What to work on: Reproduce the lines of the data below without any change, starting with the line that contains "Q: Is there a lamp to the right" and ending after the line that contains "A: The lamp is to the left of the bookshelf.".

Data excerpts:
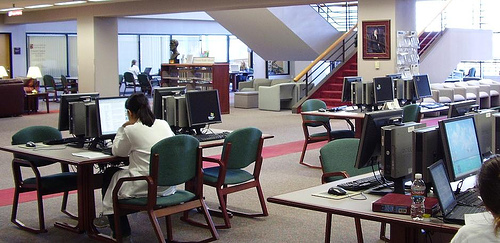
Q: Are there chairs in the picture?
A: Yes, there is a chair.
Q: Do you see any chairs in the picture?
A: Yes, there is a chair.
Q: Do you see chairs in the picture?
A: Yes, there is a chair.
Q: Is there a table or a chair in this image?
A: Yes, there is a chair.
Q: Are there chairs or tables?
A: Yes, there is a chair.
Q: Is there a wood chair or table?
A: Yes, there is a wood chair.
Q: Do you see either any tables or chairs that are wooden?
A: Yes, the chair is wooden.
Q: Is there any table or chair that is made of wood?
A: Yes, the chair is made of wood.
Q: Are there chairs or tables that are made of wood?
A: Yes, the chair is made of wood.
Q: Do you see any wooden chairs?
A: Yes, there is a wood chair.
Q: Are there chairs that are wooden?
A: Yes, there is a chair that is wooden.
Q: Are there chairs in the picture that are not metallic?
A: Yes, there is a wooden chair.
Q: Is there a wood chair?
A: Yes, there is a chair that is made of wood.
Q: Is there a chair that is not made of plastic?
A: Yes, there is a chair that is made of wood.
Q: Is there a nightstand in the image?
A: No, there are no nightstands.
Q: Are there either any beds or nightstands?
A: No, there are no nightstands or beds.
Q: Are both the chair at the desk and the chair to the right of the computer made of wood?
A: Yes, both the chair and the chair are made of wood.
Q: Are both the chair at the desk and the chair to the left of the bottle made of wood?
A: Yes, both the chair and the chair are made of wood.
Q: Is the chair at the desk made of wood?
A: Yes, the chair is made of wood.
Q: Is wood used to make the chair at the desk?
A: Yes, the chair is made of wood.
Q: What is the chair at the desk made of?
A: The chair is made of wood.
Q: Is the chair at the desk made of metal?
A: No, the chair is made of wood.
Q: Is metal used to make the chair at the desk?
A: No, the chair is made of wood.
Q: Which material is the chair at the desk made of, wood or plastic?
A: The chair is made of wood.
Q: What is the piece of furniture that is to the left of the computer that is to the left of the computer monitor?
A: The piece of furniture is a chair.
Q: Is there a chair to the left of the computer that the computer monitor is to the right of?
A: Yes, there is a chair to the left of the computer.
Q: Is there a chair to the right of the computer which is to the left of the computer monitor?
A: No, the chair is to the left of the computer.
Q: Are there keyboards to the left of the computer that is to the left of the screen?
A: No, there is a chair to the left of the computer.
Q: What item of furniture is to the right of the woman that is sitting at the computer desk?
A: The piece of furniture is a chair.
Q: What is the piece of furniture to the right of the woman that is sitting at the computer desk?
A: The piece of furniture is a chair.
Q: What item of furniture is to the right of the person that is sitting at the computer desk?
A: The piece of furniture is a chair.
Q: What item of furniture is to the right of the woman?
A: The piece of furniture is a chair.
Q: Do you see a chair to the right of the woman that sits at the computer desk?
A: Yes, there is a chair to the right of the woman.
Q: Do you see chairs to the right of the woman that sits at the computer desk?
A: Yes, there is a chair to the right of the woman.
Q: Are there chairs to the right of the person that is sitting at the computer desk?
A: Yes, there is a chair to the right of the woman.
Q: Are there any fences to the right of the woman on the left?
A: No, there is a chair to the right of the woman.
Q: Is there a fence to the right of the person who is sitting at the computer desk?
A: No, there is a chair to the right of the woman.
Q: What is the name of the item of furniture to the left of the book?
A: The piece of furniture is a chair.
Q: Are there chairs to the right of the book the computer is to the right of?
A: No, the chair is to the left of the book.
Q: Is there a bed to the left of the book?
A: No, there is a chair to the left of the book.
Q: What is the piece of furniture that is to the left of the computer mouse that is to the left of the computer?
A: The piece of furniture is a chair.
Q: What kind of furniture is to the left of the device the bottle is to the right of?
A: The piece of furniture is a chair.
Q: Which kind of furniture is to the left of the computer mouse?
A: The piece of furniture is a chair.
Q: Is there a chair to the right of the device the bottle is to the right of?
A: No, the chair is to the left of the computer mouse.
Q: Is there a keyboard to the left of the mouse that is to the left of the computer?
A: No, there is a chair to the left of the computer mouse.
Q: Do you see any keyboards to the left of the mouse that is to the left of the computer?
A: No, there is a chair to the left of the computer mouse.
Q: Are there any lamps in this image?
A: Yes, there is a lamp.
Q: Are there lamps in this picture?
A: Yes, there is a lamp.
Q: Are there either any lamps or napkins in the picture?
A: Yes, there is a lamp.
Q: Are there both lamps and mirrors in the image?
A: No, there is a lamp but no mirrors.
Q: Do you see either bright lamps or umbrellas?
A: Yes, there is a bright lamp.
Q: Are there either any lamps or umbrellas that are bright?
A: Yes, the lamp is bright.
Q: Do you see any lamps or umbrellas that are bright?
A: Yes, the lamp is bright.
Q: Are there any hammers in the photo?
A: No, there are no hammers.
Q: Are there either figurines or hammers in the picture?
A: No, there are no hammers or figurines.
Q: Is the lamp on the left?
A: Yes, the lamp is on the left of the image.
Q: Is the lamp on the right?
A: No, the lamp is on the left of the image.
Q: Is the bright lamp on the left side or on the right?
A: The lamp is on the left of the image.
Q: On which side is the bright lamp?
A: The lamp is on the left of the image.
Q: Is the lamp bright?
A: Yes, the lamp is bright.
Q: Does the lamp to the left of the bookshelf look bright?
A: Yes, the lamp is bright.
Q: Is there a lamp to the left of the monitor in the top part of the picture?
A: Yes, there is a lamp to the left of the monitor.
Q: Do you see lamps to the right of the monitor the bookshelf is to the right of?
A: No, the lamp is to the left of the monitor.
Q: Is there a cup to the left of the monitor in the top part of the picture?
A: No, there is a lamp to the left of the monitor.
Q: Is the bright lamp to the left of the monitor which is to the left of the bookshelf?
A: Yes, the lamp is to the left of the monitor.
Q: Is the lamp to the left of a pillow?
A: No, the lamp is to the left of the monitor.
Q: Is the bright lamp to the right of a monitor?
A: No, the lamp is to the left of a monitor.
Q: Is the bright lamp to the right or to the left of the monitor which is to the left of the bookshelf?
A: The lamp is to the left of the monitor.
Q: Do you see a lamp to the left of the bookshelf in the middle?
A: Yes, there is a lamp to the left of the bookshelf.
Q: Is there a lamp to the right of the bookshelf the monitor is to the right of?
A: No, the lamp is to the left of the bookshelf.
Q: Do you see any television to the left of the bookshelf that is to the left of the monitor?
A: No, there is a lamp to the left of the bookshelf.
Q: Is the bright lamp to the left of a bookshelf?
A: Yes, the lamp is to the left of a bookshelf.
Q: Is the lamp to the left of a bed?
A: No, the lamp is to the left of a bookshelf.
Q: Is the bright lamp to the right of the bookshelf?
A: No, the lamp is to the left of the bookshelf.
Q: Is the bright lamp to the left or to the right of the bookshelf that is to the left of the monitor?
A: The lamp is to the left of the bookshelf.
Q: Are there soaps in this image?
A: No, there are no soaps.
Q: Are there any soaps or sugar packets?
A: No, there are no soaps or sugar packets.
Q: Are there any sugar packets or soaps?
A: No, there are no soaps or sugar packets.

Response area:
Q: Is there a lamp to the right of the bookshelf the monitor is to the right of?
A: No, the lamp is to the left of the bookshelf.
Q: Do you see any television to the left of the bookshelf that is to the left of the monitor?
A: No, there is a lamp to the left of the bookshelf.
Q: Is the bright lamp to the left of a bookshelf?
A: Yes, the lamp is to the left of a bookshelf.
Q: Is the lamp to the left of a bed?
A: No, the lamp is to the left of a bookshelf.
Q: Is the bright lamp to the right of the bookshelf?
A: No, the lamp is to the left of the bookshelf.
Q: Is the bright lamp to the left or to the right of the bookshelf that is to the left of the monitor?
A: The lamp is to the left of the bookshelf.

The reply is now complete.